**WORK TO BE COMPLETED:** Copy out the rows between the one holding "一般在找文献的时候，通常我们会面临以下几种场景：" and the one holding "在我明确了自己的需求之后，我该去哪里找文献？", inclusive, without changing anything.

**EXERCISE INPUT:**
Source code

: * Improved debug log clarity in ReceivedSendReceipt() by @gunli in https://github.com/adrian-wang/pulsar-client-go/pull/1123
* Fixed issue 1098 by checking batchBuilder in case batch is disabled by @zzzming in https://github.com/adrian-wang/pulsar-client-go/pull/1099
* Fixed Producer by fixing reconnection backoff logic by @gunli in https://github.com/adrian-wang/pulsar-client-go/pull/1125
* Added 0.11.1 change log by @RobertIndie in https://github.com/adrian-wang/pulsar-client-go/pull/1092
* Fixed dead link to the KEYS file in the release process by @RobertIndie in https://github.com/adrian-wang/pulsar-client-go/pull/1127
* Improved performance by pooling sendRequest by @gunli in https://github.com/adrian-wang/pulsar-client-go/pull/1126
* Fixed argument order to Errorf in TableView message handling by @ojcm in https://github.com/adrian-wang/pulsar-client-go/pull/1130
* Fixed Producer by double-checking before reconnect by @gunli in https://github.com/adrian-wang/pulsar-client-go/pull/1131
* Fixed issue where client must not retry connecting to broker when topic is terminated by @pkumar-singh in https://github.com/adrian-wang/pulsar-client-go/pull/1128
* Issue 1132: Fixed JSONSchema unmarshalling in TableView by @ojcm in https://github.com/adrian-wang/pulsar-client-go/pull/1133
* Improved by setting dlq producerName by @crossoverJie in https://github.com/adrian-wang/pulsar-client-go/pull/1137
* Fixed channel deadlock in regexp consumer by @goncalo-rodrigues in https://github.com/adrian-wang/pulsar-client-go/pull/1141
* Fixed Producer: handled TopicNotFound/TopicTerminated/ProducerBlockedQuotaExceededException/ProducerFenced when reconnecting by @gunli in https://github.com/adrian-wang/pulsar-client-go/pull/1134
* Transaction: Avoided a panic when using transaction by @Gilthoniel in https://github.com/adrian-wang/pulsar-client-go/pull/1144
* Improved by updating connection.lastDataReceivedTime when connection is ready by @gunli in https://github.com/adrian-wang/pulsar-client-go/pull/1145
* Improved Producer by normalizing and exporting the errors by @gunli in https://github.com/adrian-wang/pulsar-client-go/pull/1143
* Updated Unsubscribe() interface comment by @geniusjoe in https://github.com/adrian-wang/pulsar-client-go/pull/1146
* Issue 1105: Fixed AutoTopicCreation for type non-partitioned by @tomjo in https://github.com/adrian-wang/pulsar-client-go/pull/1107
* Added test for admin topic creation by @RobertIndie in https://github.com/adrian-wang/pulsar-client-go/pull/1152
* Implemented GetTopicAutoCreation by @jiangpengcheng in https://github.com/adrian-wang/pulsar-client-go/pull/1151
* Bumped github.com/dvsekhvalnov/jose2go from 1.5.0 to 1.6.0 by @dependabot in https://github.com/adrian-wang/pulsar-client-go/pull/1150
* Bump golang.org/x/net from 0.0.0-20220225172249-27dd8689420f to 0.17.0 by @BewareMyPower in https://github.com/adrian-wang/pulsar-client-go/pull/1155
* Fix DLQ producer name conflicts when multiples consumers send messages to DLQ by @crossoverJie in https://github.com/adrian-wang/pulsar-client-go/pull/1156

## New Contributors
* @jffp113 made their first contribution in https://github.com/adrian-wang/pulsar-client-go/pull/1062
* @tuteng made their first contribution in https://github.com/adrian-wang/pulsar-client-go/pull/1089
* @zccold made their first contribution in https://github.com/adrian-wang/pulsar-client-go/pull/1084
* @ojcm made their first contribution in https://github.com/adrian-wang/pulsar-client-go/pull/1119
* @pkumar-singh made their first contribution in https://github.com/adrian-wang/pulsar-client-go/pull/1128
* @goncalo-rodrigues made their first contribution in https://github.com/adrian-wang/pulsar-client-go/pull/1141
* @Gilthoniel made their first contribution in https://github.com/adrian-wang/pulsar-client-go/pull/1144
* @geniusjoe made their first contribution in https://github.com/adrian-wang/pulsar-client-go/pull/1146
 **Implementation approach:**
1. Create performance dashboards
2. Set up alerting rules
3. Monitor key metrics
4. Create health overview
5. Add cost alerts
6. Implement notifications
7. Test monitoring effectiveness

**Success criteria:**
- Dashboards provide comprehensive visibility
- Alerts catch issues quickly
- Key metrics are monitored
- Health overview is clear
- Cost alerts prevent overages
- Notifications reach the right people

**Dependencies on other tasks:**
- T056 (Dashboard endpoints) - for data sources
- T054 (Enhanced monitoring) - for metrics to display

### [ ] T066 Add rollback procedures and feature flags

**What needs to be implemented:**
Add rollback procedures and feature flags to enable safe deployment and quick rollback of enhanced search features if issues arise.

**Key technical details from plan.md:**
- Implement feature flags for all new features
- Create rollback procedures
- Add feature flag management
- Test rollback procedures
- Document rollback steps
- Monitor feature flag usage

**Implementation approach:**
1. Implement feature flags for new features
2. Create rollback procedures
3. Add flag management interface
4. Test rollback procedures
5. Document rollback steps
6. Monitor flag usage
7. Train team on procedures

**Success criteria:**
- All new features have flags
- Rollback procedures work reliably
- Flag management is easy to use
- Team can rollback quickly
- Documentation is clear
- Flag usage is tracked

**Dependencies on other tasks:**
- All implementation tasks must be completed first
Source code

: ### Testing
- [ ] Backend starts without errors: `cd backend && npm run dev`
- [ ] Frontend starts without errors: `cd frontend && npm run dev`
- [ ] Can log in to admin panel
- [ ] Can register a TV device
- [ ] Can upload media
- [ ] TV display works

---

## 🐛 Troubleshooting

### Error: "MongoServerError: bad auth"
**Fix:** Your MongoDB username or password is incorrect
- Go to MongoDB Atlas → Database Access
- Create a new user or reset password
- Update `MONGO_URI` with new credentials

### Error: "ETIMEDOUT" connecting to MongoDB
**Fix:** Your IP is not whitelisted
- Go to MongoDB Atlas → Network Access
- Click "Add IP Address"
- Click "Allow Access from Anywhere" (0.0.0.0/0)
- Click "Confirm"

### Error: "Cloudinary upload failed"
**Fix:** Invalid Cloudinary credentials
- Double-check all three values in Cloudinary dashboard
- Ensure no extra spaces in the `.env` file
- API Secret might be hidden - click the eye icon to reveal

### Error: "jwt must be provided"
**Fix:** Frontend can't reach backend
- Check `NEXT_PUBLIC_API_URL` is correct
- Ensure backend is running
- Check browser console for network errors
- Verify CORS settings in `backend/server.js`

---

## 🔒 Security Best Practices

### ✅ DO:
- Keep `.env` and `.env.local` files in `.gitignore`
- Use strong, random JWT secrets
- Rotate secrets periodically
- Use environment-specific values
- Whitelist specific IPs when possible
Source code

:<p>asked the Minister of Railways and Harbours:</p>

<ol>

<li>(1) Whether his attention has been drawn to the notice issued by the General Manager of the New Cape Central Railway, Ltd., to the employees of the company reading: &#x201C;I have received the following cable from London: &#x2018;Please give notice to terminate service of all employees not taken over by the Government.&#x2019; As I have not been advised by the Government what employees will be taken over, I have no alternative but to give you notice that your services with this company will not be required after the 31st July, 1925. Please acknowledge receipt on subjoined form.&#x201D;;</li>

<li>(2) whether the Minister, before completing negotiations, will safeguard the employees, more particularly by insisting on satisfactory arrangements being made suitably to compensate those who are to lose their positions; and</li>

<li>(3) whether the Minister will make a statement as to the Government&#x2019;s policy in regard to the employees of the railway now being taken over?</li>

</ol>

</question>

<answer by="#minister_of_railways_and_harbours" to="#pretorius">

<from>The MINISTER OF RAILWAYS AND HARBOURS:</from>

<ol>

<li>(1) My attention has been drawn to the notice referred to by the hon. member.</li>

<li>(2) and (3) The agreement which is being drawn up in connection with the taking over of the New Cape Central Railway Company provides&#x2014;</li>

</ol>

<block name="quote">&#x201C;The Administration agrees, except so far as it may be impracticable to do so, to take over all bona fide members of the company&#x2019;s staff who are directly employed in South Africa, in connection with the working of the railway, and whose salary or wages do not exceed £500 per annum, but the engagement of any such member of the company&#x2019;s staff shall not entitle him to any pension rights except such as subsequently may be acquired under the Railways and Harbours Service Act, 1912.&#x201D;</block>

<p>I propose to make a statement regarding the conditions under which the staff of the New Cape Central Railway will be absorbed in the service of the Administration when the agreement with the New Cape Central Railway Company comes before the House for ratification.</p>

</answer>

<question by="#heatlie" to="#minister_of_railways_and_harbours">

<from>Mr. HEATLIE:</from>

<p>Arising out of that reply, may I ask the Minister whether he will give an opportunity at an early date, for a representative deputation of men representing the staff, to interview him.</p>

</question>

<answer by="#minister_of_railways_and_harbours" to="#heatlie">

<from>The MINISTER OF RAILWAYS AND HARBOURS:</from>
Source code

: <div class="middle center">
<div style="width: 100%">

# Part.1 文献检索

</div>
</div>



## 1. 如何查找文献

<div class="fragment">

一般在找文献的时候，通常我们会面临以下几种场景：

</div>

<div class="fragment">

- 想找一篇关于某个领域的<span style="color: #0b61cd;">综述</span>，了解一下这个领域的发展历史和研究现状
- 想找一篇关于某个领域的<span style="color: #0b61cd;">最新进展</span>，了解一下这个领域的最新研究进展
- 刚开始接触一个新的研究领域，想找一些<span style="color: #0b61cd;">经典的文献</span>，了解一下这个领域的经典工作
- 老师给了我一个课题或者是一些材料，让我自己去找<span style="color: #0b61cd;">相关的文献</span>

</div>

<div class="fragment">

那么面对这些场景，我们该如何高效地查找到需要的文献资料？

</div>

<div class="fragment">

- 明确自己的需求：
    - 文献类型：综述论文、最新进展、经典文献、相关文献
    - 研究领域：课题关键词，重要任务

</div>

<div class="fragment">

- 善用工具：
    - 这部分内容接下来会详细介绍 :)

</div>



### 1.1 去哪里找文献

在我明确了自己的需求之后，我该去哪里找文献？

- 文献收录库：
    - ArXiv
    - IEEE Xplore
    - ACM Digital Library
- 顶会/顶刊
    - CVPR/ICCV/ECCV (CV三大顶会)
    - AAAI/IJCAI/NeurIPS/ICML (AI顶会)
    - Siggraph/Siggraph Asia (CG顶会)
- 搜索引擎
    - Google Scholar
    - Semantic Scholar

**RESPONSE TO THIS EXERCISE:**
一般在找文献的时候，通常我们会面临以下几种场景：

</div>

<div class="fragment">

- 想找一篇关于某个领域的<span style="color: #0b61cd;">综述</span>，了解一下这个领域的发展历史和研究现状
- 想找一篇关于某个领域的<span style="color: #0b61cd;">最新进展</span>，了解一下这个领域的最新研究进展
- 刚开始接触一个新的研究领域，想找一些<span style="color: #0b61cd;">经典的文献</span>，了解一下这个领域的经典工作
- 老师给了我一个课题或者是一些材料，让我自己去找<span style="color: #0b61cd;">相关的文献</span>

</div>

<div class="fragment">

那么面对这些场景，我们该如何高效地查找到需要的文献资料？

</div>

<div class="fragment">

- 明确自己的需求：
    - 文献类型：综述论文、最新进展、经典文献、相关文献
    - 研究领域：课题关键词，重要任务

</div>

<div class="fragment">

- 善用工具：
    - 这部分内容接下来会详细介绍 :)

</div>



### 1.1 去哪里找文献

在我明确了自己的需求之后，我该去哪里找文献？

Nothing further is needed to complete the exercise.